A Much Different Doc
Following a substandard 2012 and a troubling spring training in Florida, Roy Halladay lasted just 3 1/3 innings in his season debut last night at Turner Field. He allowed six hits, five runs, three walks, two home runs and struck out nine. Typically, when a pitcher records nine of his first 10 outs on strikeouts he is dominant. But Halladay was not dominant. Far from it. He threw 95 pitches (55 strikes) in those 3 1/3 innings as his performance only raised more concerns and doubts about his ability to return to form, despite Halladay and Charlie Manuel insisting everything will be fine.
The Braves certainly noticed a difference.
“It was a little bit different,” manager Fredi Gonzalez said. “I couldn’t tell you what it is. His velocity was maybe a (tick) or two below what you’ve seen. But I couldn’t tell you much more than that, not living with him or not knowing what’s going on over there.”
“Not velocity wise,” said rightfielder Jason Heyward, when asked if Halladay looked the same. “But he has a lot of weapons. So it was no surprise to see the strikeouts. Once he gets two strikes against you with him, he can got whatever way he wants and pick at you. We did wear him down and we made sure we got some pitches to hit. When we hit him, we hit him hard.”

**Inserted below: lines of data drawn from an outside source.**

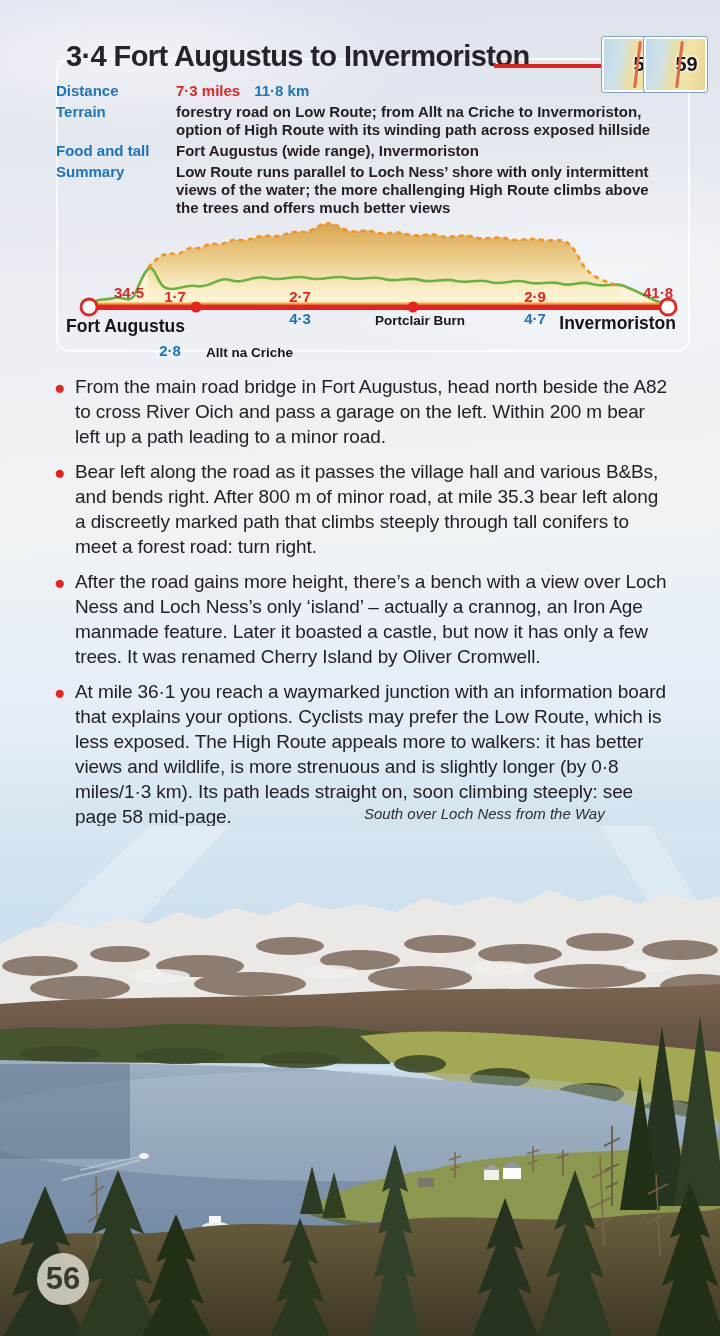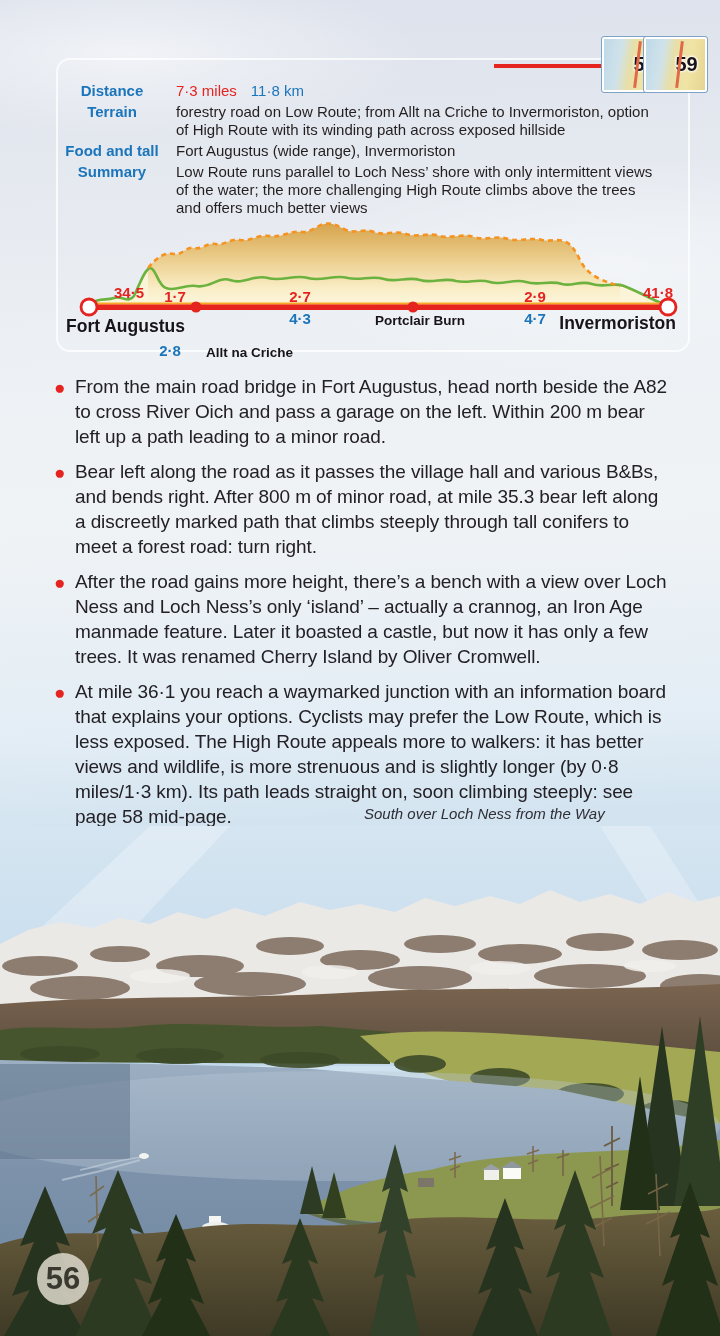--- a/index.html
+++ b/index.html
@@ -26,22 +26,22 @@
     font-size:20px;font-weight:bold;color:#18141a;
     text-shadow:0 0 3px #fff,0 0 3px #fff,0 0 3px #fff;
     background:linear-gradient(100deg,#bfd9e8 0%,#cfe2ea 28%,#e8dfa8 46%,#f0e4a4 70%,#e6d493 100%);
     padding-left:22px;
   }
   .thumb .route{position:absolute;left:55%;top:4%;width:2.5px;height:92%;background:#e06a48;transform:rotate(7deg);}
   .thumb-57{left:602px;}
   .thumb-59{left:644px;}
 
   .info{position:absolute;left:56px;top:82px;width:608px;display:grid;grid-template-columns:112px 1fr;column-gap:8px;row-gap:3px;}
-  .info .lbl{color:#1b75bb;font-weight:bold;font-size:15px;text-align:center;line-height:1.2;}
-  .info .val{font-weight:normal;font-size:15px;line-height:1.2;color:#231f20;}
+  .info .lbl{color:#1b75bb;font-weight:bold;font-size:15px;text-align:left;line-height:1.2;}
+  .info .val{font-weight:bold;font-size:15px;line-height:1.2;color:#231f20;}
   .val-miles{color:#e5231f;margin-right:14px;}
   .val-km{color:#1b75bb;}
 
   .profile{position:absolute;left:58px;top:210px;width:632px;height:145px;}
   .profile svg{position:absolute;left:0;top:0;}
   .plabel{position:absolute;font-weight:bold;white-space:nowrap;}
   .p-red{color:#e5231f;font-size:15px;}
   .p-blue{color:#1b75bb;font-size:15px;}
   .p-name{color:#18141a;font-size:17.5px;}
   .p-way{color:#18141a;font-size:13.5px;}
@@ -62,20 +62,21 @@
     font-size:31px;font-weight:bold;color:#3a392f;
   }
 </style>
 </head>
 <body>
 
 <div class="page">
 
   <div class="panel-border"></div>
 
+  <div class="title">3·4 Fort Augustus to Invermoriston</div>
   <div class="red-connector"></div>
 
   <div class="thumb thumb-57">
     <span class="route"></span>
     <span>57</span>
   </div>
   <div class="thumb thumb-59">
     <span class="route"></span>
     <span>59</span>
   </div>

Halladay insisted he will fix his problems and he will be better.
The Phillies hope so. It is all they can do at this point: hope Halladay’s words mean something. Because he says he feel great. Better than ever, actually. He said he felt great warming up in the bullpen. He said he felt great stepping on the mound. He said his arm strength is there. He said his cutter and sinker have improved.
“I was just trying to be too picky, too fine,” he claimed. “Last year, feeling the way you do, you think ‘I can’t through an 86 mph fastball to a general zone. It’s going to get hit.’ So you get to the point where you start to get picky. I’m getting to the point where I’m building arm strength and it’s continuing to grow every time I pitch, so I can start opening things up and not try to be so fine — which is what I’ve always done. I’ve always relied on movement and not tried to pick sides of the plate. And there were times where we were picking corners of the plate. I need to open it up and let the movement take care of itself. But the arm strength is a key to that and continues to build. I think that’s something I can start widening.”
Halladay hit 92 on the radar gun once, but by the fourth inning he could not hit 90. He threw 47 offspeed pitches (curveballs and changeups) and 47 fastballs (cutters and sinkers) with one pitch unknown, according to pitch f/x data. If you go back to pitch f/x data in 2011, when Halladay was last dominant, he threw his cutter and sinker 66.4 percent of the time, meaning he threw significantly more soft stuff last night than he had in the past. It looks like he is trying to reinvent himself, or he simply does not trust his hard stuff late in the count.
Asked if he understands the concerns about his performance or if the doom-and-gloom out there is ridiculous, Halladay said, “Honestly, I don’t care what you guys write. You’re welcome to write whatever you want. I feel like the progressions have been there. The results haven’t, and that’s frustrating. But I feel like they are going to come. I want them to come sooner than they have and I’m pushing for them to come sooner than they have and sometimes that’s part of the problem.”